I like the one about taking a whore to culture.......

Sam Vega said...

Roger's point about film being 'twixt great art and the circus is brilliant- one to remember!

I have seen some very good films, but the best seem to resonate in a purely personal and idiosyncratic way. I am conscious that others will not appreciate them in the same way, and that re-watching is invariably a disappointment. I think the main limitation is the inability to convey subtlety and the interior sensibility without some intrusive "voice-over". Films of Henry James novels give the game away most poignantly. He would take pages to qualify and particularise a feeling, and then some team in Hollywood reduce it to a thumping great cliche.
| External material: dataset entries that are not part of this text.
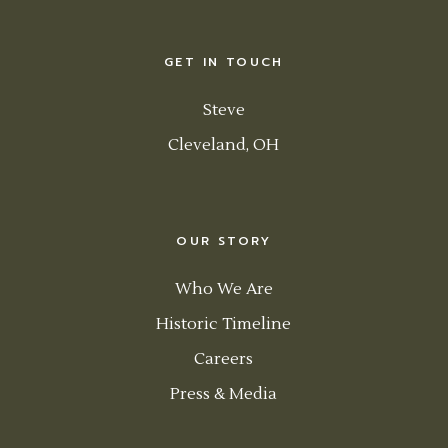
GET IN TOUCH
Steve
Cleveland, OH
OUR STORY
Who We Are
Historic Timeline
Careers
Press & Media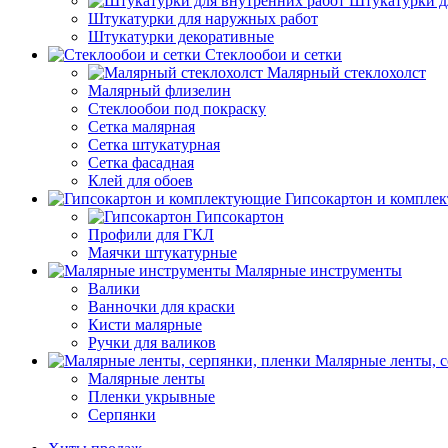
Штукатурки д
Штукатурки для наружных работ
Штукатурки декоративные
Стеклообои и сетки
Малярный стеклохолст
Малярный флизелин
Стеклообои под покраску
Сетка малярная
Сетка штукатурная
Сетка фасадная
Клей для обоев
Гипсокартон и компле
Гипсокартон
Профили для ГКЛ
Маячки штукатурные
Малярные инструменты
Валики
Ванночки для краски
Кисти малярные
Ручки для валиков
Малярные ленты, с
Малярные ленты
Пленки укрывные
Серпянки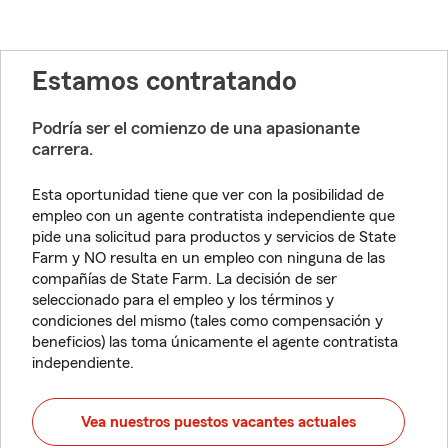
Estamos contratando
Podría ser el comienzo de una apasionante
carrera.
Esta oportunidad tiene que ver con la posibilidad de
empleo con un agente contratista independiente que
pide una solicitud para productos y servicios de State
Farm y NO resulta en un empleo con ninguna de las
compañías de State Farm. La decisión de ser
seleccionado para el empleo y los términos y
condiciones del mismo (tales como compensación y
beneficios) las toma únicamente el agente contratista
independiente.
Vea nuestros puestos vacantes actuales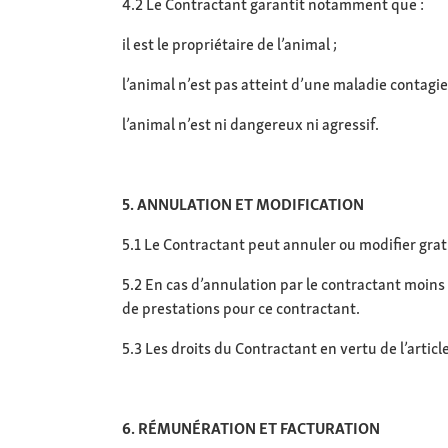
4.2 Le Contractant garantit notamment que :
il est le propriétaire de l’animal ;
l’animal n’est pas atteint d’une maladie contagie
l’animal n’est ni dangereux ni agressif.
5. ANNULATION ET MODIFICATION
5.1 Le Contractant peut annuler ou modifier gra
5.2 En cas d’annulation par le contractant moins
de prestations pour ce contractant.
5.3 Les droits du Contractant en vertu de l’artic
6. RÉMUNÉRATION ET FACTURATION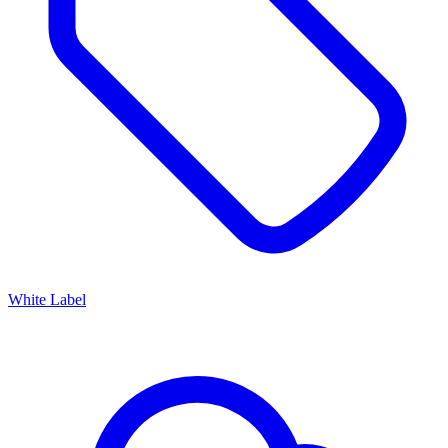
White Label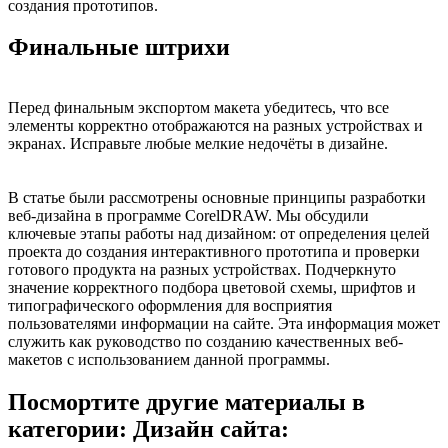
создания прототипов.
Финальные штрихи
Перед финальным экспортом макета убедитесь, что все
элементы корректно отображаются на разных устройствах и
экранах. Исправьте любые мелкие недочёты в дизайне.
В статье были рассмотрены основные принципы разработки
веб-дизайна в программе CorelDRAW. Мы обсудили
ключевые этапы работы над дизайном: от определения целей
проекта до создания интерактивного прототипа и проверки
готового продукта на разных устройствах. Подчеркнуто
значение корректного подбора цветовой схемы, шрифтов и
типографического оформления для восприятия
пользователями информации на сайте. Эта информация может
служить как руководство по созданию качественных веб-
макетов с использованием данной программы.
Посмортите другие материалы в
категории: Дизайн сайта: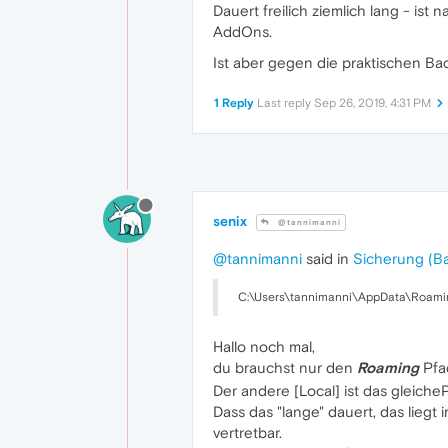
Dauert freilich ziemlich lang - is
AddOns.
Ist aber gegen die praktischen Back
1 Reply
Last reply
Sep 26, 2019, 4:31 PM
senix
@tannimanni
@tannimanni
said in
Sicherung (B
C:\Users\tannimanni\AppData\Roami
Hallo noch mal,
du brauchst nur den
Roaming
Pfad
Der andere [Local] ist das gleicheP
Dass das "lange" dauert, das liegt
vertretbar.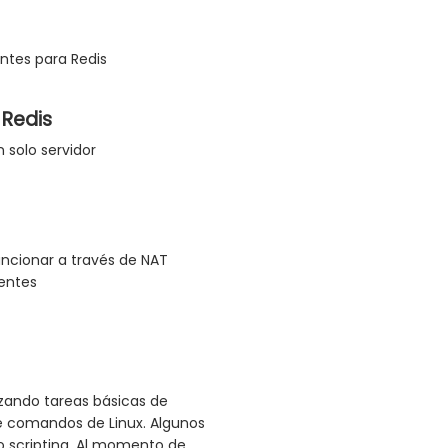
antes para Redis
 Redis
n solo servidor
uncionar a través de NAT
tentes
izando tareas básicas de
de comandos de Linux. Algunos
o scripting. Al momento de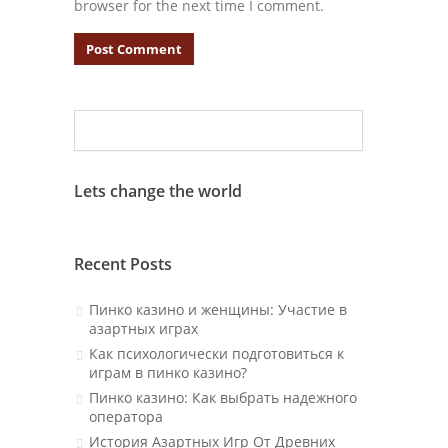
browser for the next time I comment.
Lets change the world
Recent Posts
Пинко казино и женщины: Участие в
азартных играх
Как психологически подготовиться к
играм в пинко казино?
Пинко казино: Как выбрать надежного
оператора
История Азартных Игр От Древних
A few months ago we started subscribing to "Love Film", but I have to conclude that I actually don't. I "Like Film".

A K Haart said...

Roger - I agree with Sam - 'somewhere between 'great art' and the circus' is superb and 100:1 about right.

Sam - yes, I find the impact of some films to be very personal very infrequently.
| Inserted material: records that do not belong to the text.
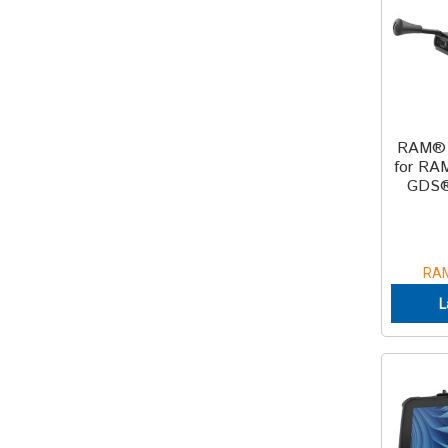
RAM® 
for RA
GDS® 
RA
L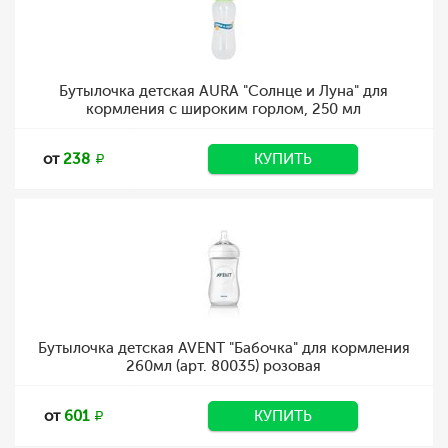
Бутылочка детская AURA "Солнце и Луна" для
кормления с широким горлом, 250 мл
от
238
КУПИТЬ
Бутылочка детская AVENT "Бабочка" для кормления
260мл (арт. 80035) розовая
от
601
КУПИТЬ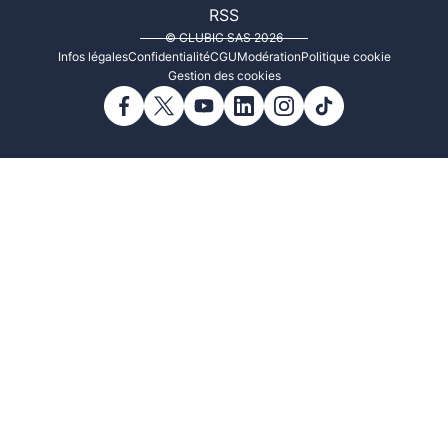
RSS
© CLUBIC SAS 2026
Infos légales
Confidentialité
CGU
Modération
Politique cookie
Gestion des cookies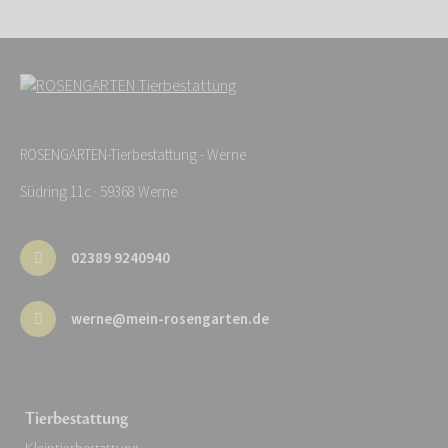
ROSENGARTEN-Tierbestattung - Werne
Südring 11c · 59368 Werne
02389 9240940
werne@mein-rosengarten.de
Tierbestattung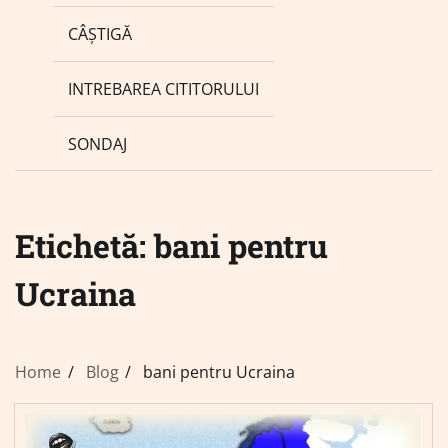
CÂȘTIGĂ
INTREBAREA CITITORULUI
SONDAJ
Etichetă:
bani pentru
Ucraina
Home
Blog
bani pentru Ucraina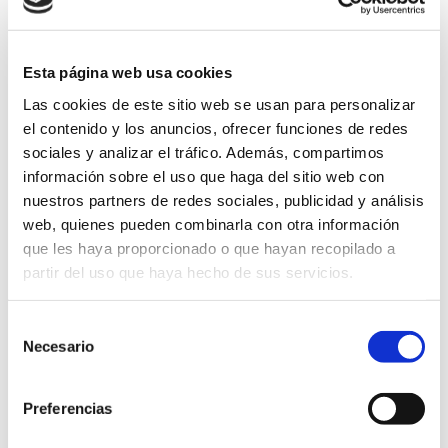
¡Consúltanos cualquier
detalle!
Esta página web usa cookies
Las cookies de este sitio web se usan para personalizar
el contenido y los anuncios, ofrecer funciones de redes
sociales y analizar el tráfico. Además, compartimos
información sobre el uso que haga del sitio web con
nuestros partners de redes sociales, publicidad y análisis
web, quienes pueden combinarla con otra información
que les haya proporcionado o que hayan recopilado a
partir del uso que haya hecho de sus servicios.
Selección
Necesario
de
consentimiento
Preferencias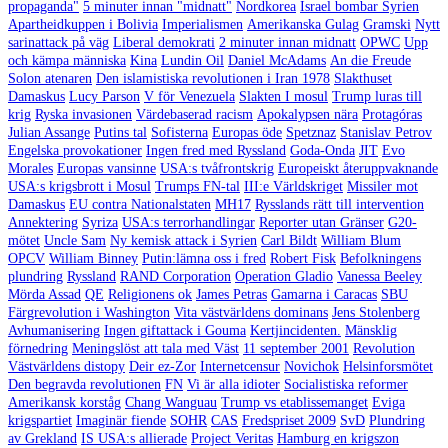
propaganda"
5 minuter innan "midnatt"
Nordkorea
Israel bombar Syrien
Apartheidkuppen i Bolivia
Imperialismen
Amerikanska Gulag
Gramski
Nytt
sarinattack på väg
Liberal demokrati
2 minuter innan midnatt
OPWC
Upp
och kämpa människa
Kina
Lundin Oil
Daniel McAdams
An die Freude
Solon atenaren
Den islamistiska revolutionen i Iran 1978
Slakthuset
Damaskus
Lucy Parson
V för Venezuela
Slakten I mosul
Trump luras till
krig
Ryska invasionen
Värdebaserad racism
Apokalypsen nära
Protagóras
Julian Assange
Putins tal
Sofisterna
Europas öde
Spetznaz
Stanislav Petrov
Engelska provokationer
Ingen fred med Ryssland
Goda-Onda
JIT
Evo
Morales
Europas vansinne
USA:s tvåfrontskrig
Europeiskt återuppvaknande
USA:s krigsbrott i Mosul
Trumps FN-tal
III:e Världskriget
Missiler mot
Damaskus
EU contra Nationalstaten
MH17
Rysslands rätt till intervention
Annektering
Syriza
USA:s terrorhandlingar
Reporter utan Gränser
G20-
mötet
Uncle Sam
Ny kemisk attack i Syrien
Carl Bildt
William Blum
OPCV
William Binney
Putin:lämna oss i fred
Robert Fisk
Befolkningens
plundring
Ryssland
RAND Corporation
Operation Gladio
Vanessa Beeley
Mörda Assad
QE
Religionens ok
James Petras
Gamarna i Caracas
SBU
Färgrevolution i Washington
Vita västvärldens dominans
Jens Stolenberg
Avhumanisering
Ingen giftattack i Gouma
Kertjincidenten.
Mänsklig
förnedring
Meningslöst att tala med Väst
11 september 2001
Revolution
Västvärldens distopy
Deir ez-Zor
Internetcensur
Novichok
Helsinforsmötet
Den begravda revolutionen
FN
Vi är alla idioter
Socialistiska reformer
Amerikansk korståg
Chang Wanguau
Trump vs etablissemanget
Eviga
krigspartiet
Imaginär fiende
SOHR
CAS
Fredspriset 2009
SvD
Plundring
av Grekland
IS USA:s allierade
Project Veritas
Hamburg en krigszon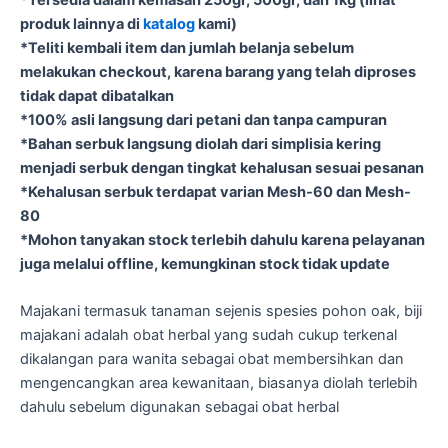
produk lainnya di
katalog
kami)
*Teliti kembali item dan jumlah belanja sebelum
melakukan checkout, karena barang yang telah diproses
tidak dapat dibatalkan
*100% asli langsung dari petani dan tanpa campuran
*Bahan serbuk langsung diolah dari simplisia kering
menjadi serbuk dengan tingkat kehalusan sesuai pesanan
*Kehalusan serbuk terdapat varian Mesh-60 dan Mesh-
80
*Mohon tanyakan stock terlebih dahulu karena pelayanan
juga melalui offline, kemungkinan stock tidak update
Majakani termasuk tanaman sejenis spesies pohon oak, biji
majakani adalah obat herbal yang sudah cukup terkenal
dikalangan para wanita sebagai obat membersihkan dan
mengencangkan area kewanitaan, biasanya diolah terlebih
dahulu sebelum digunakan sebagai obat herbal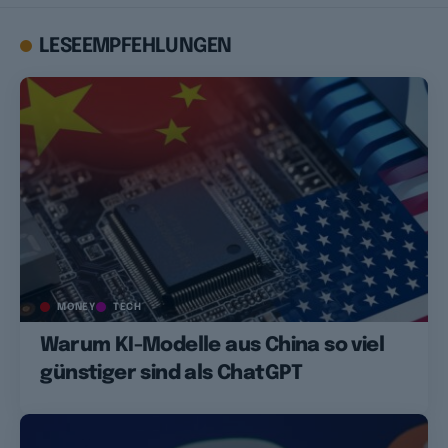
LESEEMPFEHLUNGEN
MONEY
TECH
Warum KI-Modelle aus China so viel
günstiger sind als ChatGPT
Interested in your comment about "Love Film". I've wondered about it but haven't tried it, mainly because I suspect, that like you I don't really like films.
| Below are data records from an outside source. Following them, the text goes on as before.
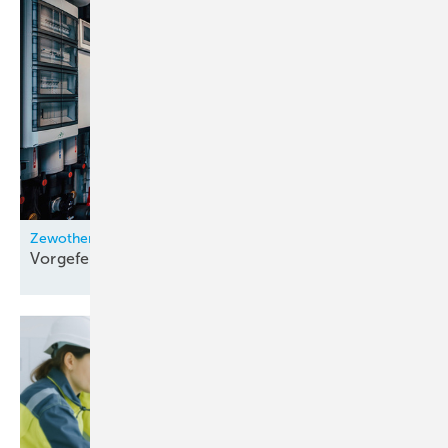
Zewotherm
Vorgefertigtes System für
Wohnquartiere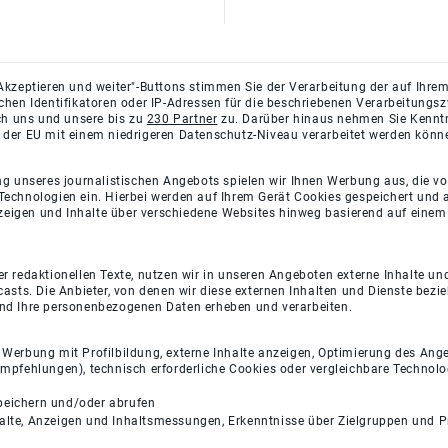
Akzeptieren und weiter"-Buttons stimmen Sie der Verarbeitung der auf Ihrem
ichen Identifikatoren oder IP-Adressen für die beschriebenen Verarbeitun
rch uns und unsere bis zu
230 Partner
zu. Darüber hinaus nehmen Sie Kenntni
 der EU mit einem niedrigeren Datenschutz-Niveau verarbeitet werden könn
ng unseres journalistischen Angebots spielen wir Ihnen Werbung aus, die v
Technologien ein. Hierbei werden auf Ihrem Gerät Cookies gespeichert und
eigen und Inhalte über verschiedene Websites hinweg basierend auf einem 
 redaktionellen Texte, nutzen wir in unseren Angeboten externe Inhalte und
casts. Die Anbieter, von denen wir diese externen Inhalten und Dienste bezi
und Ihre personenbezogenen Daten erheben und verarbeiten.
e Werbung mit Profilbildung, externe Inhalte anzeigen, Optimierung des An
empfehlungen), technisch erforderliche Cookies oder vergleichbare Technolo
peichern und/oder abrufen
halte, Anzeigen und Inhaltsmessungen, Erkenntnisse über Zielgruppen und 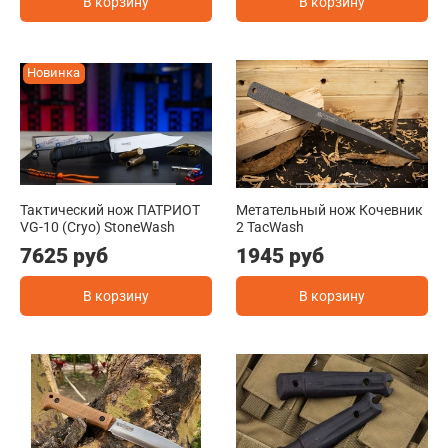
В корзину
В корзину
Новинка
Тактический нож ПАТРИОТ
Метательный нож Кочевник
VG-10 (Cryo) StoneWash
2 TacWash
7625 руб
1945 руб
В корзину
В корзину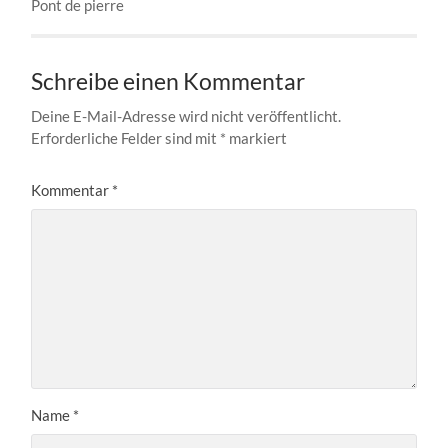
Pont de pierre
Schreibe einen Kommentar
Deine E-Mail-Adresse wird nicht veröffentlicht.
Erforderliche Felder sind mit
*
markiert
Kommentar
*
Name
*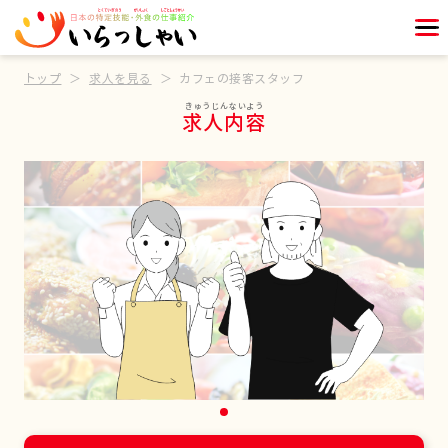
トップ
求人を見る
カフェの接客スタッフ
求人内容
As a contrast, I'm still reading Zola's "Nana" quoted in the post. I'm looking forward to reading a few more chapters this evening over a glass of wine. I never feel like that about films.

Macheath said...

Glad you're enjoying it!

I wonder if it makes a difference watching films in colour.

My pet hate is adaptations that mess about with classics - especially the ones that add female characters to the cast (39 Steps and King Solomon's Mines to mane but 2). I deeply resent the implication that the audience is incapable of enoying the story without some injected romantic interest.

A K Haart said...

Mac - I certainly am enjoying it. Not exactly Wilkie Collins is it!

Maybe there is too great a distance between the writer and the final film. I don't think actors help - too keen on promoting themselves as far as I can see.

duffandnonsense said...

I disagree vehemently - and I do 'vehemently' really well!

I could watch 'Gigi' and 'Caberet' over and over and still find new details in them. Recently 'Tinker, Tailor' achieved the almost impossible in shrinking le Carre's plot to two hours without losing the subtlety and the poignancy. And 'The Artist' was a superb 'artistic' creation beautifully performed and filmed. And Spielberg is a genius. His 'ET' is a childhood (and adult) classic, and the first 30 minutes of 'Saving Private Ryan' changed war films for ever.

I could go on and on but that's enough 'vehemency' for today!

A K Haart said...

David – I thought someone would disagree vehemently!

Weekend Yachtsman said...

Speilberg will certainly fade away, as will the sort of "stars" whose emotions range only from A to B.

There is, however, a bit more to cinema than thrillers and the Hollywood "A" list.

James Higham said...

In my view films have never quite worked. The medium doesn’t really deliver - which is why so many of us still read books and now blogs. At times a film seems to offer some kind of promise, but usually it fades into pap. Intense, loud, emotional, lavish, action-packed - but still pap.

With few exceptions, once you’ve seen a few films then you’ve seen all there is to be seen. There are only a limited number of plots and guess what? You've seen them all.

You're quite right. Leaving aside your Huxley fetish [ :) ], books generally allow more freedom.